-- Data section follows --
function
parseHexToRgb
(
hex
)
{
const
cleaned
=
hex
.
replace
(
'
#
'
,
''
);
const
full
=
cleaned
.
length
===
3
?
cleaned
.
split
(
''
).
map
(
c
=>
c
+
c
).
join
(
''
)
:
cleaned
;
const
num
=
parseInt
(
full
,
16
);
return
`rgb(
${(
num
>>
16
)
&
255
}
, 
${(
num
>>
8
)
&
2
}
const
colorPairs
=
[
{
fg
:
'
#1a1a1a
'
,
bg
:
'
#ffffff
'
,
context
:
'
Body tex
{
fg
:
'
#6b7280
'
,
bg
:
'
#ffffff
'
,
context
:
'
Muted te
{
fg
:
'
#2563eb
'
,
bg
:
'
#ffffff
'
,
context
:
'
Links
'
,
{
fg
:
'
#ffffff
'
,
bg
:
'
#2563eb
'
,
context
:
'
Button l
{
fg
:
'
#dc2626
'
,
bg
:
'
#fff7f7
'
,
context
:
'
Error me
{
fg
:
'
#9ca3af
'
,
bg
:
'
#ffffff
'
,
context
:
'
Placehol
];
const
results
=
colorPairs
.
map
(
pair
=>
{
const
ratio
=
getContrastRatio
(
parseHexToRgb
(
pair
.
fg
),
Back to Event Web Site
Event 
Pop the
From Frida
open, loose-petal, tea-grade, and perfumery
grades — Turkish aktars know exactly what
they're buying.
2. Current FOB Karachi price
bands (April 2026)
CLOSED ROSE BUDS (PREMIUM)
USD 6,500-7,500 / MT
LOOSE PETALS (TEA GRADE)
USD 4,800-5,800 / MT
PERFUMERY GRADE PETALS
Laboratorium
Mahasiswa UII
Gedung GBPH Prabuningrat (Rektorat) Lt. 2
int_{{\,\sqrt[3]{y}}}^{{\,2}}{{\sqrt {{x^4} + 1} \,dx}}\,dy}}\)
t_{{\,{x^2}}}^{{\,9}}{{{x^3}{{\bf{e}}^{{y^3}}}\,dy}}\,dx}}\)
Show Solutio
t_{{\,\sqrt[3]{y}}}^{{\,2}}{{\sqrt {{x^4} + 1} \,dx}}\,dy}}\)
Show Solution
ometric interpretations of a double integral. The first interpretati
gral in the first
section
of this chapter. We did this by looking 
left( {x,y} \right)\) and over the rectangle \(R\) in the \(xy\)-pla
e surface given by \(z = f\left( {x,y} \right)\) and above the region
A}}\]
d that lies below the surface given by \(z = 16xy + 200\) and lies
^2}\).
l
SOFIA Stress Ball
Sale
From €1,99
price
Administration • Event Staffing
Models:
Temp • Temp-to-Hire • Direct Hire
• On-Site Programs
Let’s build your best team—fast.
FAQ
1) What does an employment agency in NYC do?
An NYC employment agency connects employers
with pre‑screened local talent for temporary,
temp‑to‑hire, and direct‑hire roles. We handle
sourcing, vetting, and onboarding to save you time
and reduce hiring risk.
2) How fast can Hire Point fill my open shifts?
-- Data section concluded --
Write out the whole listing again, keeping every character as it is.

function
parseHexToRgb
(
hex
)
{
const
cleaned
=
hex
.
replace
(
'
#
'
,
''
);
const
full
=
cleaned
.
length
===
3
?
cleaned
.
split
(
''
).
map
(
c
=>
c
+
c
).
join
(
''
)
:
cleaned
;
const
num
=
parseInt
(
full
,
16
);
return
`rgb(
${(
num
>>
16
)
&
255
}
, 
${(
num
>>
8
)
&
2
}
const
colorPairs
=
[
{
fg
:
'
#1a1a1a
'
,
bg
:
'
#ffffff
'
,
context
:
'
Body tex
{
fg
:
'
#6b7280
'
,
bg
:
'
#ffffff
'
,
context
:
'
Muted te
{
fg
:
'
#2563eb
'
,
bg
:
'
#ffffff
'
,
context
:
'
Links
'
,
{
fg
:
'
#ffffff
'
,
bg
:
'
#2563eb
'
,
context
:
'
Button l
{
fg
:
'
#dc2626
'
,
bg
:
'
#fff7f7
'
,
context
:
'
Error me
{
fg
:
'
#9ca3af
'
,
bg
:
'
#ffffff
'
,
context
:
'
Placehol
];
const
results
=
colorPairs
.
map
(
pair
=>
{
const
ratio
=
getContrastRatio
(
parseHexToRgb
(
pair
.
fg
),
Back to Event Web Site
Event 
Pop the
From Frida
open, loose-petal, tea-grade, and perfumery
grades — Turkish aktars know exactly what
they're buying.
2. Current FOB Karachi price
bands (April 2026)
CLOSED ROSE BUDS (PREMIUM)
USD 6,500-7,500 / MT
LOOSE PETALS (TEA GRADE)
USD 4,800-5,800 / MT
PERFUMERY GRADE PETALS
Laboratorium
Mahasiswa UII
Gedung GBPH Prabuningrat (Rektorat) Lt. 2
int_{{\,\sqrt[3]{y}}}^{{\,2}}{{\sqrt {{x^4} + 1} \,dx}}\,dy}}\)
t_{{\,{x^2}}}^{{\,9}}{{{x^3}{{\bf{e}}^{{y^3}}}\,dy}}\,dx}}\)
Show Solutio
t_{{\,\sqrt[3]{y}}}^{{\,2}}{{\sqrt {{x^4} + 1} \,dx}}\,dy}}\)
Show Solution
ometric interpretations of a double integral. The first interpretati
gral in the first
section
of this chapter. We did this by looking 
left( {x,y} \right)\) and over the rectangle \(R\) in the \(xy\)-pla
e surface given by \(z = f\left( {x,y} \right)\) and above the region
A}}\]
d that lies below the surface given by \(z = 16xy + 200\) and lies
^2}\).
l
SOFIA Stress Ball
Sale
From €1,99
price
Administration • Event Staffing
Models:
Temp • Temp-to-Hire • Direct Hire
• On-Site Programs
Let’s build your best team—fast.
FAQ
1) What does an employment agency in NYC do?
An NYC employment agency connects employers
with pre‑screened local talent for temporary,
temp‑to‑hire, and direct‑hire roles. We handle
sourcing, vetting, and onboarding to save you time
and reduce hiring risk.
2) How fast can Hire Point fill my open shifts?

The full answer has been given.